- TASK GOAL -
Output the data below exactly, without images.

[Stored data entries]
*** Block opens ***
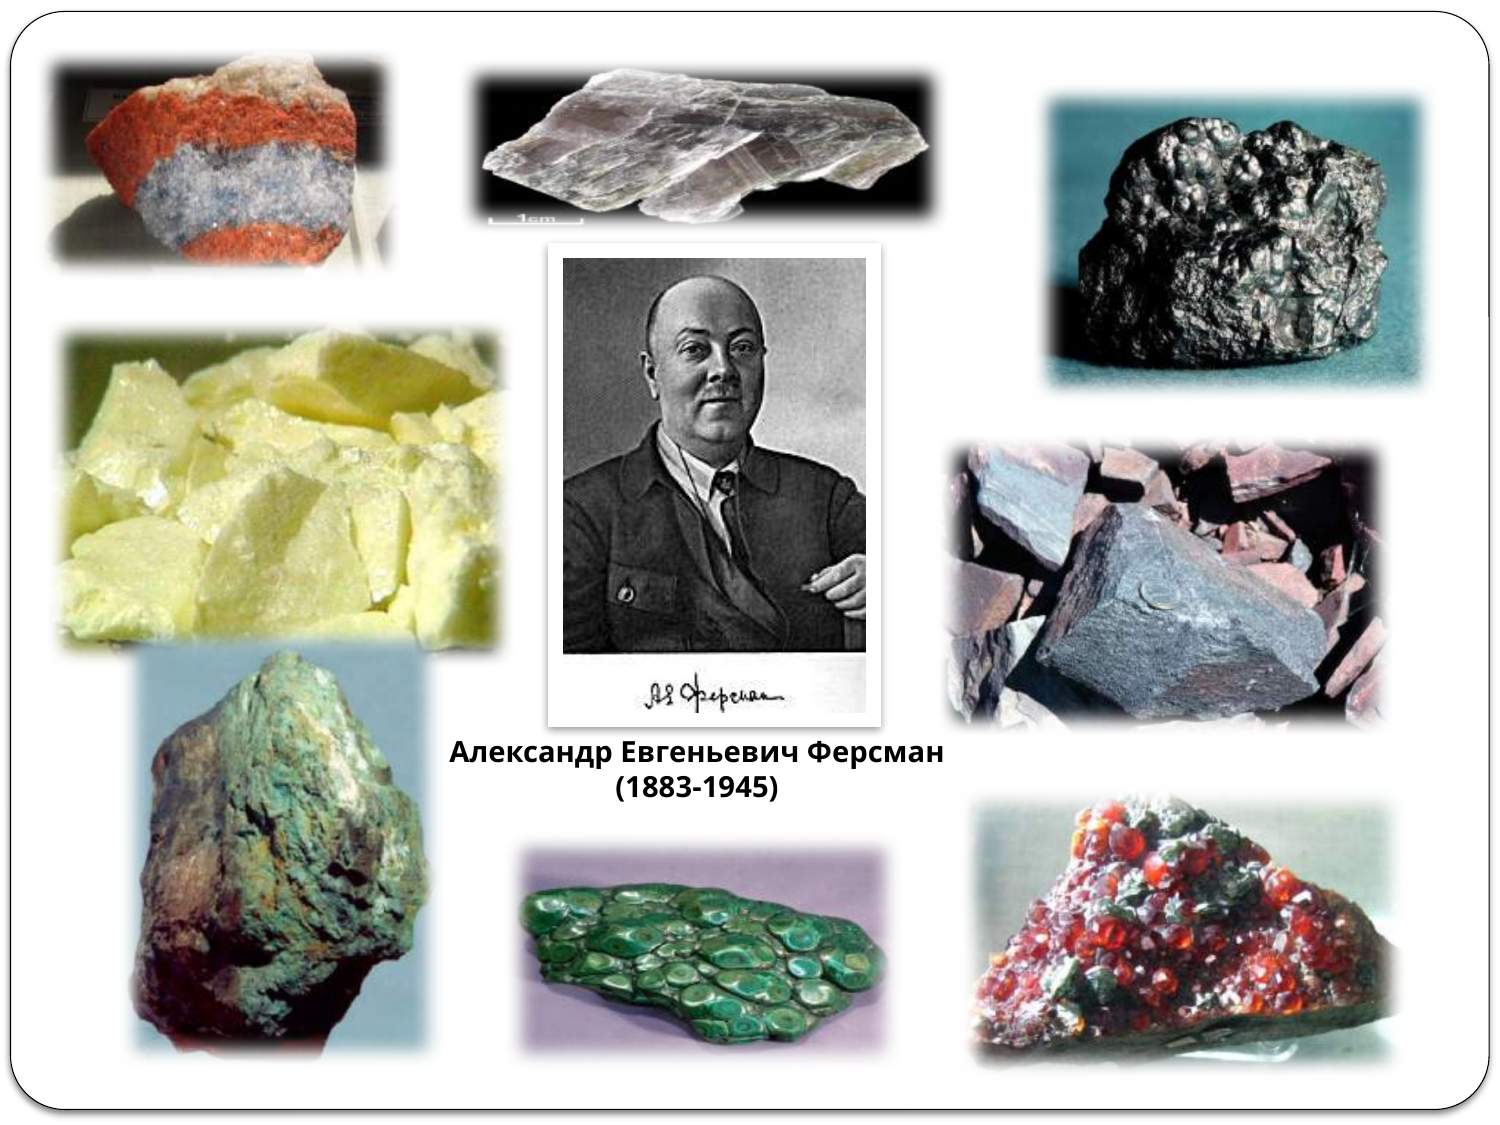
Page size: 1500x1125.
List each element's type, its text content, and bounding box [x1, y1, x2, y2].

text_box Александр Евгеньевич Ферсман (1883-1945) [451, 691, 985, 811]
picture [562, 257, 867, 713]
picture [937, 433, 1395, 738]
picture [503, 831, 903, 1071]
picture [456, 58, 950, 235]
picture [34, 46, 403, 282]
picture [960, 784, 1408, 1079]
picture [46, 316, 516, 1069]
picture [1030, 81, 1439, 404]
*** Block closes ***
- WRITTEN ANSWER -
Page size: 1500x1125.
List each element's type, its text content, and bounding box [x1, y1, x2, y2].

text_box Александр Евгеньевич Ферсман (1883-1945) [451, 691, 985, 811]
picture [562, 257, 867, 713]
picture [937, 433, 1395, 738]
picture [503, 831, 903, 1071]
picture [456, 58, 950, 235]
picture [34, 46, 403, 282]
picture [960, 784, 1408, 1079]
picture [46, 316, 516, 1069]
picture [1030, 81, 1439, 404]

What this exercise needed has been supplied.